After all, Zinthrop talks to his bugs in a loving voice, and he confides to a worried colleague that "they know who their friend is." Hey, guy, wasps are idiots. They don't even know they're alive, let alone that their owner should go on a date or at least do a Groupon. I may be biased, though, because I resist engaging with any character who, at some point, said, "You know, I think I'll take the job where I risk death by thousands of insect-stings on a daily basis." Later on, somebody warns him, "I'd stay away from wasps if I were you." Sound advice. I'd stay away from wasps if I were anyone at all.
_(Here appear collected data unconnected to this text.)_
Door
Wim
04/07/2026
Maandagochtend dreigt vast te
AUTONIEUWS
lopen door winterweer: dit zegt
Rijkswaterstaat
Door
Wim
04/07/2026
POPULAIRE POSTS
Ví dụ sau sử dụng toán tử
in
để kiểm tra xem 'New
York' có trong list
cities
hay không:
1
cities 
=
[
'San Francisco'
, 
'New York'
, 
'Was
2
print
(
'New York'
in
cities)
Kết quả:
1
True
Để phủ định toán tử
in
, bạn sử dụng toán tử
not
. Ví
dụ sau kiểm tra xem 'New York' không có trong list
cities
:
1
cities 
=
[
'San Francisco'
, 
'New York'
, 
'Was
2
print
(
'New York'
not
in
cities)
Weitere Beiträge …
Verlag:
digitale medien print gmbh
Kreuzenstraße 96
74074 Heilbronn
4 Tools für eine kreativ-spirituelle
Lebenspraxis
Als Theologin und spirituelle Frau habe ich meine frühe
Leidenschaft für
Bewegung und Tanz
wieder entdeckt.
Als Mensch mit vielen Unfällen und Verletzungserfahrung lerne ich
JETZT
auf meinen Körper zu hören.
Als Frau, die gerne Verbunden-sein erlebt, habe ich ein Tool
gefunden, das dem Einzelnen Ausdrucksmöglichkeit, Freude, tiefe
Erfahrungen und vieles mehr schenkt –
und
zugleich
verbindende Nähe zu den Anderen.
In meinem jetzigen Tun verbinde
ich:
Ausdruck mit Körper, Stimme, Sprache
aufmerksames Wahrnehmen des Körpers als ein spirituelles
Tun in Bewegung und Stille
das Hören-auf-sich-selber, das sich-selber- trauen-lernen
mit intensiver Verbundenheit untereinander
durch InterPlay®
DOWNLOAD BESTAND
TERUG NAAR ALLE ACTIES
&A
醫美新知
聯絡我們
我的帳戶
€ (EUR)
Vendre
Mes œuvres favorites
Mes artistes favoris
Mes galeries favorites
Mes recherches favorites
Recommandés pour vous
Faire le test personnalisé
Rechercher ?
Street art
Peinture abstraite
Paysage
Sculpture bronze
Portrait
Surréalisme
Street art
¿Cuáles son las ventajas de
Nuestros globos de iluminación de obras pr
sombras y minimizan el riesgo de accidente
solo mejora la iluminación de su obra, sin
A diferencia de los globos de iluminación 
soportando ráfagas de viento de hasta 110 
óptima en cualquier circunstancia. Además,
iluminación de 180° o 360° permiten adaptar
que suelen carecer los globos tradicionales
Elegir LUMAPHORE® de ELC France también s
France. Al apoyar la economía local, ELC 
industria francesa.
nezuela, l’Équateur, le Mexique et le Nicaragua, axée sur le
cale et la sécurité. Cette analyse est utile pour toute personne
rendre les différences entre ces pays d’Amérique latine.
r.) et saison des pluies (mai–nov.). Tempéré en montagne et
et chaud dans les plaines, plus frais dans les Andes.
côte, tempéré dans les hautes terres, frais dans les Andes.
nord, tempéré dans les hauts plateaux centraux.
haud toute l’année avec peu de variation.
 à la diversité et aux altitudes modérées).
Zinthrop's experiments with the enzyme involve making animals younger, which happens off-camera, by way of switching from a shot of a dog to a shot of a puppy. Later experiments show Zinthrop injecting guinea pigs with his solution, and that made me pray for a climax that involved a swarm of deadly flying guinea pigs. It'd be the most adorable horror climax ever. Instead, the film devotes most of its middle section to Starlin's underlings, who have nothing to do with wasp enzymes, wasp women or the potential devastation wrought by flying, stinging guinea pigs.
Roger Corman finds heroic ways to pad out the scant plot to feature length. The most notable involves Zinthrop getting his wasp-loving butt hit by a car. Starlin's underlings send out a private investigator, which launches the film into a needless montage of the man asking around town, in case we weren't sure how investigators work. He eventually tracks Zinthrop to a hospital where the scientist is found to have a serious case of brain damage. Luckily, that brain damage clears up like a bad headache, as brain damage does, and just in time for him to explain the plot, because it's not like the movie was doing too good of a job.
The movie waits for fifty minutes of its seventy-minute runtime before introducing the Wasp Woman, who looks uncannily like Susan Cabot with a Halloween mask on. I'm running out of energy here, so just a three more notes. (a) Scenes with adult actors wrestling with cat props will never not look silly. (b) Roger Corman supervised a remake in 1995, and it apparently wasn't much better. (c) Susan Cabot plays a woman of forty and a woman of twenty equally well, and it's a shame she never got more work. Were she alive today, I'd beg her to cameo in my upcoming film, The Four Guinea Pigs of the Apocalypse.